Among the interesting people, places and circumstances that have influenced the history of avian nomenclature, one individual plays a most prominent role in the birds of East Africa. We were reminded of this man upon sighting the gorgeous emerald-and-white Klaas’s Cuckoo (below) while walking the grounds of the Lake Naivasha Country Club.

French explorer and naturalist Francois Le Vaillant collected many specimens in southern Africa, and published the classic Histoire Naturelle des Oiseaux d’Afrique at the turn of the nineteenth century. Considering the continent’s history of European colonialism, it is not surprising that three species of birds found in East Africa bear his name: Crested Barbet (Trachyphonus vaillantii), a southern Africa species that reaches its northern limit in Tanzania; Levaillant’s Cisticola found in highland swamps; and Levaillant’s Cuckoo (below), an intra-African migrant.

Klaas, after whom Klaas’s Cuckoo is named, holds a distinctive place in avian folklore. He is only one of two native black persons for whom a bird is named. Klaas was Le Vaillant’s servant, and is assumed to have found the species himself.

The Narina Trogon (above) bears the namesake of the only other native black person who appears in avian nomenclature. Narina was also connected to Le Vaillant – she was his mistress, and, like Klaas, a native of the Khoi-khoi (Hottentot) tribe. Le Vaillant had a penchant for naming; Narina was the name given by Le Vaillant to his mistress, after he deemed that this word for ‘flower’ in the khoi-khoi language was more pleasing than her given name.

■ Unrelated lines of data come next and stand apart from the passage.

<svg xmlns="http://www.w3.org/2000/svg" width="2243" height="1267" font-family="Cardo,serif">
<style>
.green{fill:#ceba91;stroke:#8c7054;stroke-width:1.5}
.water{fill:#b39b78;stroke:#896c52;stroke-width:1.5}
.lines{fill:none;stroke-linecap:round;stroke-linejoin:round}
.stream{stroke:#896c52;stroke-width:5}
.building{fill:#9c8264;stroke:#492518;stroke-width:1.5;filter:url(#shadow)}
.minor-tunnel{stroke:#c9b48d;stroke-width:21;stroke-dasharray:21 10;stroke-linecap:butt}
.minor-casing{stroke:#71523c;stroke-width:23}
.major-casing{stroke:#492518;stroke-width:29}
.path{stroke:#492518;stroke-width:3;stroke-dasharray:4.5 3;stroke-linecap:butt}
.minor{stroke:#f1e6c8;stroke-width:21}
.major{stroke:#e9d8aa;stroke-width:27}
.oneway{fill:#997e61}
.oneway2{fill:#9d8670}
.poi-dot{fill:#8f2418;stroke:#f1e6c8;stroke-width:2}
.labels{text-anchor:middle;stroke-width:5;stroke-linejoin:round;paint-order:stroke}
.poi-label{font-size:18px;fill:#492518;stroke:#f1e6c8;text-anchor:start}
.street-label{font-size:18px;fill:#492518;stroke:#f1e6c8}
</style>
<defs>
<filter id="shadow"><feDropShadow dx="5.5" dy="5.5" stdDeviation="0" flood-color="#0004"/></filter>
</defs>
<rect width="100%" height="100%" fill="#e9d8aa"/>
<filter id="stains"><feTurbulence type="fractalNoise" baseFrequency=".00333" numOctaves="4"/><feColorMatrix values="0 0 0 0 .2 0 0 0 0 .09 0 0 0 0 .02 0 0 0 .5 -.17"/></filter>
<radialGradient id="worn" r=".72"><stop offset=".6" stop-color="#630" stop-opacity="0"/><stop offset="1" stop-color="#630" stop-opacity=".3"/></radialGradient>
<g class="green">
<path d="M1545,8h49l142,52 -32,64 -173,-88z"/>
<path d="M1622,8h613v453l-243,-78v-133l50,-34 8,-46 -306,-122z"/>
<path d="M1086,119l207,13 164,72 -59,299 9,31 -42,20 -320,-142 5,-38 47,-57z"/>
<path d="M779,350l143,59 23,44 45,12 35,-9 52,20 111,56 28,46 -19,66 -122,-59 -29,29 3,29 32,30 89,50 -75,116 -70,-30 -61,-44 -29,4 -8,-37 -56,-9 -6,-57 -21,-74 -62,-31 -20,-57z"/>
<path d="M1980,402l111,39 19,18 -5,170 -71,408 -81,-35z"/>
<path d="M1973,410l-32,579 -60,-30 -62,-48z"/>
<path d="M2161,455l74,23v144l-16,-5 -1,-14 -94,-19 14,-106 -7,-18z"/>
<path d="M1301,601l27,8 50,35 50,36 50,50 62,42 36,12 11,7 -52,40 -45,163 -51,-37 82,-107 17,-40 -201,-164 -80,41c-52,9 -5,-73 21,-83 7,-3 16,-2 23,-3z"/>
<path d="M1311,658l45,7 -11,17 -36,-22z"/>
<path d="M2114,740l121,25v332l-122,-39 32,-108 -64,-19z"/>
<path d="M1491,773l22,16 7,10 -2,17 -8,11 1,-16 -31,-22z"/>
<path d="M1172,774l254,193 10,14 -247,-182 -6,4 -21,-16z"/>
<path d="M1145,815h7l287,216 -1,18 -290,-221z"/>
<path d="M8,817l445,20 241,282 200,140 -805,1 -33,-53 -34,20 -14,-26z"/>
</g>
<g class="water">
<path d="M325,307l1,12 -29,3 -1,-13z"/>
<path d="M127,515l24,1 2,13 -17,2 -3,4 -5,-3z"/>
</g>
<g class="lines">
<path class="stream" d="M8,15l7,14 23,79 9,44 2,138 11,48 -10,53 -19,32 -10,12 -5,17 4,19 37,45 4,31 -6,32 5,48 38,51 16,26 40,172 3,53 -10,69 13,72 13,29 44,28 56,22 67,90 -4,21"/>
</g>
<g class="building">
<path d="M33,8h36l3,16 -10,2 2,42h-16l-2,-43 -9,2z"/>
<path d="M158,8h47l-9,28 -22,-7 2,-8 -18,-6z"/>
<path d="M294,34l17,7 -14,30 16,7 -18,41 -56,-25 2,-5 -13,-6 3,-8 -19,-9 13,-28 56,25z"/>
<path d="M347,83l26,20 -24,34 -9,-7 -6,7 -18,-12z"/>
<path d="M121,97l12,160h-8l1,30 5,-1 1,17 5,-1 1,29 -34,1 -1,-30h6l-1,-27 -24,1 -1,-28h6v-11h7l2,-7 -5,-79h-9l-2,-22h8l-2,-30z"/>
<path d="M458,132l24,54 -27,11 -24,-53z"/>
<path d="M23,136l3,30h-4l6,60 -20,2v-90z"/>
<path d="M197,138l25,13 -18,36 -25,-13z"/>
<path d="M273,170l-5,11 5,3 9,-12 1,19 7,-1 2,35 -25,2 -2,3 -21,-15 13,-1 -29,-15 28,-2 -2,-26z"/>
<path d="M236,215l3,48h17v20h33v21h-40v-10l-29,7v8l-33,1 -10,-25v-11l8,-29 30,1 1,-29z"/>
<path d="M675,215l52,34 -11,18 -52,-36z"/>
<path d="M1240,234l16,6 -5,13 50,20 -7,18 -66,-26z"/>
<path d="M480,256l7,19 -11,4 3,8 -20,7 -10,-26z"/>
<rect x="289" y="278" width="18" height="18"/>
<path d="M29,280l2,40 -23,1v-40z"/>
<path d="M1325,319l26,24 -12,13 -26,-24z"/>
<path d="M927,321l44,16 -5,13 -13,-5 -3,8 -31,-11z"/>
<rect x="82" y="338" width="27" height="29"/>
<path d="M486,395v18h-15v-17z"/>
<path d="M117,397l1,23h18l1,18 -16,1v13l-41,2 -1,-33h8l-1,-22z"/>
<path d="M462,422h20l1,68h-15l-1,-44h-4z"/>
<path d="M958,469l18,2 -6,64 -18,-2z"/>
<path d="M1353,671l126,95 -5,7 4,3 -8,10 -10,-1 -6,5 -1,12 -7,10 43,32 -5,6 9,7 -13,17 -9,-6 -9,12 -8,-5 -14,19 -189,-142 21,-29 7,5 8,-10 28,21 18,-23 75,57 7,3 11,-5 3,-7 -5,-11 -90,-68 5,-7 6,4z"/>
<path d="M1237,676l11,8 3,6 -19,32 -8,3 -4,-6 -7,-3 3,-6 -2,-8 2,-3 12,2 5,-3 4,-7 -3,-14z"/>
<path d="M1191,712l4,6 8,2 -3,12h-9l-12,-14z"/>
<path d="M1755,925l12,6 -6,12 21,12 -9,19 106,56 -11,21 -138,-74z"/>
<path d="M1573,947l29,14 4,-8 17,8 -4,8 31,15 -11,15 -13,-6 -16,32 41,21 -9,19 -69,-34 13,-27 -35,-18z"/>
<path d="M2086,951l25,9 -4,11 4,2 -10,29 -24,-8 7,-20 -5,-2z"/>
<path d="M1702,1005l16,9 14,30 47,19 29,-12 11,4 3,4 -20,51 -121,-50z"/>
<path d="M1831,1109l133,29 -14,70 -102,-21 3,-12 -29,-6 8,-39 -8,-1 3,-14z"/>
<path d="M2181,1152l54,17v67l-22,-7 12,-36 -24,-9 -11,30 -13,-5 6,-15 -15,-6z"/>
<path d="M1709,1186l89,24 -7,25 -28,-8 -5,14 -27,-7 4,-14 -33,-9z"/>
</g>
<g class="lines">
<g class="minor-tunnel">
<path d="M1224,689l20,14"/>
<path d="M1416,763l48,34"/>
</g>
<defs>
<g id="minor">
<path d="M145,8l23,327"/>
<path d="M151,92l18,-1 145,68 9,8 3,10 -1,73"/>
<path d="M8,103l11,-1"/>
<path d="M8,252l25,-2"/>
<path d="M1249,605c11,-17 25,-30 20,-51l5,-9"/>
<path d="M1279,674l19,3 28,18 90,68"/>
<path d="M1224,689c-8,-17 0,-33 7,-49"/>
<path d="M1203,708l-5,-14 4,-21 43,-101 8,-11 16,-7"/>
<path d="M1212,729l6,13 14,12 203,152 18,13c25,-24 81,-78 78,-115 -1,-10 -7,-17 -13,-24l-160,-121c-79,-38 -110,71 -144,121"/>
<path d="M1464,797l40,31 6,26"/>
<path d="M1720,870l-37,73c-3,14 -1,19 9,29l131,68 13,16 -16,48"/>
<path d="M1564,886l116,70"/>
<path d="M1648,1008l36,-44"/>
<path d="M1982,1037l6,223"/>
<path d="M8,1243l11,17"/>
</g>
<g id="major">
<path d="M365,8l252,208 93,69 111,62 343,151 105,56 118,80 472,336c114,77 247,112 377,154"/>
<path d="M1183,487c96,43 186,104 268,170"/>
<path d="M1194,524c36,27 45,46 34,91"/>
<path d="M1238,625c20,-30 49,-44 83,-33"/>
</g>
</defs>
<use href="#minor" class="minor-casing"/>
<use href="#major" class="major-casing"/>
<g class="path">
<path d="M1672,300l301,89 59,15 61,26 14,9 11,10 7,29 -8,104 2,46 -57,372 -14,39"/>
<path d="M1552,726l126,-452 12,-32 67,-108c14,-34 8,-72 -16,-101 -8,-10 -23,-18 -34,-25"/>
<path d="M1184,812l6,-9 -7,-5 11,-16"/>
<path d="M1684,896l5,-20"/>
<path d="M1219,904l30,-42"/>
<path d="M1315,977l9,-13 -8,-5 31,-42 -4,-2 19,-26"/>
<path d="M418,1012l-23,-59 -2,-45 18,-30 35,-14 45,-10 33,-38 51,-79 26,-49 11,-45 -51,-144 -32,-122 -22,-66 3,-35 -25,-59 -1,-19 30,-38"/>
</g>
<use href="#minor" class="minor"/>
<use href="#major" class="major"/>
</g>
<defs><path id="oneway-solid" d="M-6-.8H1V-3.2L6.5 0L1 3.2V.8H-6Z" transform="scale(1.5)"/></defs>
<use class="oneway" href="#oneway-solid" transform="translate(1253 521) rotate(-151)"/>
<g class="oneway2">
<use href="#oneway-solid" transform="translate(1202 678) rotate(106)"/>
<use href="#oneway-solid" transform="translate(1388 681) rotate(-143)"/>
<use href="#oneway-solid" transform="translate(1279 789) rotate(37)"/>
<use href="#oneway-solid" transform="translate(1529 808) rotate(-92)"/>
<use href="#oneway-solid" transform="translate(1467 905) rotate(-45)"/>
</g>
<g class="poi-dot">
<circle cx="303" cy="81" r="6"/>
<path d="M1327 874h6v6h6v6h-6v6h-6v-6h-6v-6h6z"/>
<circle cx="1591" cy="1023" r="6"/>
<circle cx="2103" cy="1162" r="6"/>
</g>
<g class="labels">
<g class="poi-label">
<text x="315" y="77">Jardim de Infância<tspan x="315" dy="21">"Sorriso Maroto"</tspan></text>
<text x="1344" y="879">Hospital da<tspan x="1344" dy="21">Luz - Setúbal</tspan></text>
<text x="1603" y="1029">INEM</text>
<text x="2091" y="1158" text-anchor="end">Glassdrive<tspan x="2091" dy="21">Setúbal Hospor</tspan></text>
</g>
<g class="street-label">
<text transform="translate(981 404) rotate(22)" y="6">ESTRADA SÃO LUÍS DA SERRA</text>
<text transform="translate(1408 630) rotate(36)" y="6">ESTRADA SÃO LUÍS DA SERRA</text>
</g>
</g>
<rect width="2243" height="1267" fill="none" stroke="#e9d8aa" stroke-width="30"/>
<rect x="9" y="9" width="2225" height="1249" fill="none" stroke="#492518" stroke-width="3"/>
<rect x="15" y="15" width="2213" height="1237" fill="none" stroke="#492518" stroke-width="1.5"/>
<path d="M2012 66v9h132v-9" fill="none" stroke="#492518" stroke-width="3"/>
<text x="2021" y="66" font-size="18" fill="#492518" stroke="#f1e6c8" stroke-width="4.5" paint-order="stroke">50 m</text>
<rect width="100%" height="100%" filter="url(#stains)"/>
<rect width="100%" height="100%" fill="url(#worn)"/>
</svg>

In addition to naming birds after close friends, Le Vaillant is also responsible for the common name of Bateleur (above), a french word meaning acrobat or tightrope walker, which perfectly describes the aerial maneuvers of this short-tailed raptor. He preferred to give french names to species he discovered, in opposition to Linnaeus’ latin-based systematic nomenclature. The word Bateleur is still in use today, and two native Africans are immortalized by two lovely African bird species.